* [To-do item]: Reproduce every line of text from the records below, word for word and in the same order.
------
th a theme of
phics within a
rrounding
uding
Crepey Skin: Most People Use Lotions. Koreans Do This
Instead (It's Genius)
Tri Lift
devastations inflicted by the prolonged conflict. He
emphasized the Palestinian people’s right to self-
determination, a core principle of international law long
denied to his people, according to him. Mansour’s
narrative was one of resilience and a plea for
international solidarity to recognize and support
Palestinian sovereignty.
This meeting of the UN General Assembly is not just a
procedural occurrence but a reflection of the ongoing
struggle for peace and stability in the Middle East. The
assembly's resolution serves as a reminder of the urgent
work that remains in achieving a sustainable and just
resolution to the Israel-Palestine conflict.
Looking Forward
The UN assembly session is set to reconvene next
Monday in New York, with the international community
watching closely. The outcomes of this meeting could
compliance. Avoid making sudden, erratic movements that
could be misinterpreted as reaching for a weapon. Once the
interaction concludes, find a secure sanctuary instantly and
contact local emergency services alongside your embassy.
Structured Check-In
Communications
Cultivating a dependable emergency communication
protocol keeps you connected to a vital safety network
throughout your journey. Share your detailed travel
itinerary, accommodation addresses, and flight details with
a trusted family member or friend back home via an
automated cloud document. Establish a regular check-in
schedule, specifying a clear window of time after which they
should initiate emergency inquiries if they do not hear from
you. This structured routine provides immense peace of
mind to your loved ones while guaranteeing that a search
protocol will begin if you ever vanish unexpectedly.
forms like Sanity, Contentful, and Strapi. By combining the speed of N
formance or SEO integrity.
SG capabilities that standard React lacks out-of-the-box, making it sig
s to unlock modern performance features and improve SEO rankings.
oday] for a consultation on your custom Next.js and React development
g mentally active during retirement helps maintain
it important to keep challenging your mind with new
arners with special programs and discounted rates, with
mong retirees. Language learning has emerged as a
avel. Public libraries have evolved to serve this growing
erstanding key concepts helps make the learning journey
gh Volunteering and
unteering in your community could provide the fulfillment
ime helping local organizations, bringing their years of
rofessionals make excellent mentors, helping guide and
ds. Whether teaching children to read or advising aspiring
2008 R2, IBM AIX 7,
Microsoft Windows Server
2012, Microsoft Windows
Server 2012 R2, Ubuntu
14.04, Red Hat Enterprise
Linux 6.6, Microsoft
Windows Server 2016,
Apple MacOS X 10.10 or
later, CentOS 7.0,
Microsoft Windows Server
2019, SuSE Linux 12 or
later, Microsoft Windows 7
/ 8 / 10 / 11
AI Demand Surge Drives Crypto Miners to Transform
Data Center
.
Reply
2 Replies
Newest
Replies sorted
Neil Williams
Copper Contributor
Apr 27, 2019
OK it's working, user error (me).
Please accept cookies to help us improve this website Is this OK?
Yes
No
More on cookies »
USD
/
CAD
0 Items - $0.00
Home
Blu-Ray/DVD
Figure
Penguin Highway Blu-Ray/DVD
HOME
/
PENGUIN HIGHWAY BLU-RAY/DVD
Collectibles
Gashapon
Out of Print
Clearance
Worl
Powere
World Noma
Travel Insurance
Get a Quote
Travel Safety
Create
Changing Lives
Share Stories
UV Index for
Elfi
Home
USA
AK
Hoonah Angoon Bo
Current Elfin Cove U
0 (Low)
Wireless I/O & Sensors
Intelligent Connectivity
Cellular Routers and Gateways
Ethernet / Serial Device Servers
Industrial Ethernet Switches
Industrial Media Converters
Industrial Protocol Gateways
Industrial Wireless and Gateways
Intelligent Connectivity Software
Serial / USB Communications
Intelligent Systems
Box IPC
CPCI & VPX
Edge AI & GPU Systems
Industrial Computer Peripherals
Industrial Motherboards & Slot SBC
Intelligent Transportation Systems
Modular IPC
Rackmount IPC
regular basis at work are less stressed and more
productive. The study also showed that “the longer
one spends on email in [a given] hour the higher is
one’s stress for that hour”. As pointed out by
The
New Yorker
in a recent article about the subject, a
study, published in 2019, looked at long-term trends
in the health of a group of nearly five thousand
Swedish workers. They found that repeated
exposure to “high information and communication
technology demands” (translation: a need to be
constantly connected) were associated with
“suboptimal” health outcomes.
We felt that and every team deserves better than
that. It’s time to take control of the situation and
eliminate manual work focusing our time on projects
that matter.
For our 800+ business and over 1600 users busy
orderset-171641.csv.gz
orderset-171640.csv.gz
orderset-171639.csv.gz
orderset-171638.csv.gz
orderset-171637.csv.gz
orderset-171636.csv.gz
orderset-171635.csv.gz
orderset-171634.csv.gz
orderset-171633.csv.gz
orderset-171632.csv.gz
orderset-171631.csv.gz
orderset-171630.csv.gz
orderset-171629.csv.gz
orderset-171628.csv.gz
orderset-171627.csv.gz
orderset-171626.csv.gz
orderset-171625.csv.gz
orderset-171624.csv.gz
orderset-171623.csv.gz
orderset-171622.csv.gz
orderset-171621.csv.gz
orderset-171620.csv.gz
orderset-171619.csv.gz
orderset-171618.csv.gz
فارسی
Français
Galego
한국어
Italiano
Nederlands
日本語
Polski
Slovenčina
------
* [Answer section]:
th a theme of
phics within a
rrounding
uding
Crepey Skin: Most People Use Lotions. Koreans Do This
Instead (It's Genius)
Tri Lift
devastations inflicted by the prolonged conflict. He
emphasized the Palestinian people’s right to self-
determination, a core principle of international law long
denied to his people, according to him. Mansour’s
narrative was one of resilience and a plea for
international solidarity to recognize and support
Palestinian sovereignty.
This meeting of the UN General Assembly is not just a
procedural occurrence but a reflection of the ongoing
struggle for peace and stability in the Middle East. The
assembly's resolution serves as a reminder of the urgent
work that remains in achieving a sustainable and just
resolution to the Israel-Palestine conflict.
Looking Forward
The UN assembly session is set to reconvene next
Monday in New York, with the international community
watching closely. The outcomes of this meeting could
compliance. Avoid making sudden, erratic movements that
could be misinterpreted as reaching for a weapon. Once the
interaction concludes, find a secure sanctuary instantly and
contact local emergency services alongside your embassy.
Structured Check-In
Communications
Cultivating a dependable emergency communication
protocol keeps you connected to a vital safety network
throughout your journey. Share your detailed travel
itinerary, accommodation addresses, and flight details with
a trusted family member or friend back home via an
automated cloud document. Establish a regular check-in
schedule, specifying a clear window of time after which they
should initiate emergency inquiries if they do not hear from
you. This structured routine provides immense peace of
mind to your loved ones while guaranteeing that a search
protocol will begin if you ever vanish unexpectedly.
forms like Sanity, Contentful, and Strapi. By combining the speed of N
formance or SEO integrity.
SG capabilities that standard React lacks out-of-the-box, making it sig
s to unlock modern performance features and improve SEO rankings.
oday] for a consultation on your custom Next.js and React development
g mentally active during retirement helps maintain
it important to keep challenging your mind with new
arners with special programs and discounted rates, with
mong retirees. Language learning has emerged as a
avel. Public libraries have evolved to serve this growing
erstanding key concepts helps make the learning journey
gh Volunteering and
unteering in your community could provide the fulfillment
ime helping local organizations, bringing their years of
rofessionals make excellent mentors, helping guide and
ds. Whether teaching children to read or advising aspiring
2008 R2, IBM AIX 7,
Microsoft Windows Server
2012, Microsoft Windows
Server 2012 R2, Ubuntu
14.04, Red Hat Enterprise
Linux 6.6, Microsoft
Windows Server 2016,
Apple MacOS X 10.10 or
later, CentOS 7.0,
Microsoft Windows Server
2019, SuSE Linux 12 or
later, Microsoft Windows 7
/ 8 / 10 / 11
AI Demand Surge Drives Crypto Miners to Transform
Data Center
.
Reply
2 Replies
Newest
Replies sorted
Neil Williams
Copper Contributor
Apr 27, 2019
OK it's working, user error (me).
Please accept cookies to help us improve this website Is this OK?
Yes
No
More on cookies »
USD
/
CAD
0 Items - $0.00
Home
Blu-Ray/DVD
Figure
Penguin Highway Blu-Ray/DVD
HOME
/
PENGUIN HIGHWAY BLU-RAY/DVD
Collectibles
Gashapon
Out of Print
Clearance
Worl
Powere
World Noma
Travel Insurance
Get a Quote
Travel Safety
Create
Changing Lives
Share Stories
UV Index for
Elfi
Home
USA
AK
Hoonah Angoon Bo
Current Elfin Cove U
0 (Low)
Wireless I/O & Sensors
Intelligent Connectivity
Cellular Routers and Gateways
Ethernet / Serial Device Servers
Industrial Ethernet Switches
Industrial Media Converters
Industrial Protocol Gateways
Industrial Wireless and Gateways
Intelligent Connectivity Software
Serial / USB Communications
Intelligent Systems
Box IPC
CPCI & VPX
Edge AI & GPU Systems
Industrial Computer Peripherals
Industrial Motherboards & Slot SBC
Intelligent Transportation Systems
Modular IPC
Rackmount IPC
regular basis at work are less stressed and more
productive. The study also showed that “the longer
one spends on email in [a given] hour the higher is
one’s stress for that hour”. As pointed out by
The
New Yorker
in a recent article about the subject, a
study, published in 2019, looked at long-term trends
in the health of a group of nearly five thousand
Swedish workers. They found that repeated
exposure to “high information and communication
technology demands” (translation: a need to be
constantly connected) were associated with
“suboptimal” health outcomes.
We felt that and every team deserves better than
that. It’s time to take control of the situation and
eliminate manual work focusing our time on projects
that matter.
For our 800+ business and over 1600 users busy
orderset-171641.csv.gz
orderset-171640.csv.gz
orderset-171639.csv.gz
orderset-171638.csv.gz
orderset-171637.csv.gz
orderset-171636.csv.gz
orderset-171635.csv.gz
orderset-171634.csv.gz
orderset-171633.csv.gz
orderset-171632.csv.gz
orderset-171631.csv.gz
orderset-171630.csv.gz
orderset-171629.csv.gz
orderset-171628.csv.gz
orderset-171627.csv.gz
orderset-171626.csv.gz
orderset-171625.csv.gz
orderset-171624.csv.gz
orderset-171623.csv.gz
orderset-171622.csv.gz
orderset-171621.csv.gz
orderset-171620.csv.gz
orderset-171619.csv.gz
orderset-171618.csv.gz
فارسی
Français
Galego
한국어
Italiano
Nederlands
日本語
Polski
Slovenčina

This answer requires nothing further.